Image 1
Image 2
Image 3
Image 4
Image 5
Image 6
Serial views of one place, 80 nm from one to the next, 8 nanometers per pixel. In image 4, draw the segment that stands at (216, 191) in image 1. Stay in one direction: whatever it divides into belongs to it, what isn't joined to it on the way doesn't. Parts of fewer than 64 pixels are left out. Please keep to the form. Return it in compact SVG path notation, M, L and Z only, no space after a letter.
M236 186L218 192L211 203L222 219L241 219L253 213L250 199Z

■ Exercise prompt: Make a word-for-word copy of the records.

■ Answer for this exercise:
Image 1
Image 2
Image 3
Image 4
Image 5
Image 6
Serial views of one place, 80 nm from one to the next, 8 nanometers per pixel. In image 4, draw the segment that stands at (216, 191) in image 1. Stay in one direction: whatever it divides into belongs to it, what isn't joined to it on the way doesn't. Parts of fewer than 64 pixels are left out. Please keep to the form. Return it in compact SVG path notation, M, L and Z only, no space after a letter.
M236 186L218 192L211 203L222 219L241 219L253 213L250 199Z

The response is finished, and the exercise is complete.